Sharing A Bathroom




   C and I celebrated our 15th wedding anniversary this week. Actually we didn't really celebrate because we were both working and then did some volunteer work at church. I used to joke that the reason why we are able to stay happily married after all these years is because we do not share a bathroom.
    That changed at the beginning of the summer. Two plumbing issues affecting the shower in C's bathroom and the toilet in my bathroom has caused to share. I wasn't bothered by it too much. After all we can share for a few weeks until we can get one of these things fixed. Right? Well, a few weeks has turned into a couple of months which may turn into a couple more months.
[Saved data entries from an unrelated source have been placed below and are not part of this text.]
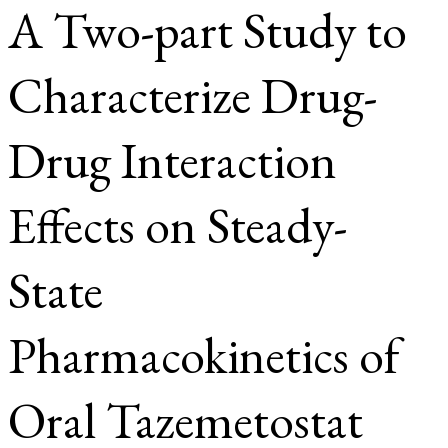
A Two-part Study to
Characterize Drug-
Drug Interaction
Effects on Steady-
State
Pharmacokinetics of
Oral Tazemetostat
    I'm learning something. The reason why we are still happily married after 15 years has nothing to do with seperate bathrooms. I know it sounds silly but I really thought that this was something that helped. The fact is that we are still happily married despite several months of sharing a bathroom.
   I'm willing to admit I'm wrong. If sharing a bathroom has nothing to do without being happily married then what does? Perhaps I should look back at the past year.
   It hasn't been a good year. A couple months after our last anniversary, I had a serious hemorrhage followed by major surgery, followed by a job loss, followed by a new job and then another job loss. That's a lot for one person to deal with. I can't imagine having to deal with all of this alone. I'm blessed to have C who took care of me when I was sick and after the surgery. He held me through my panic attacks after my first job loss. He helped me search for a new job. He celebrated with me when I found one. He drove me through a snowstorm to get to work in a distant city. He encouraged me when I felt down and hopeless. He was with me when I found out I was losing my job again. He encouraged me to try the job I'm doing now.
   I've done my best to encourage him and express gratitude for all that he has done for me this year. I've encouraged him at his work and listened to him tell me about his struggles with a coworker who doesn't like him.
   No, our ability to stay happily married has nothing to do with a bathroom. It has to do with us. It has to do with caring for each other and loving each other and being willing to hold on even when things get tough. It's sitting on the couch watching Star Trek The Next Generation commenting how Data's makeup keeps changing and wondering why Captain Picard has a French name and an English accent. It has to do with making a life together and being willing to live that life whatever it may bring.
    Happy Anniversary C. I love you.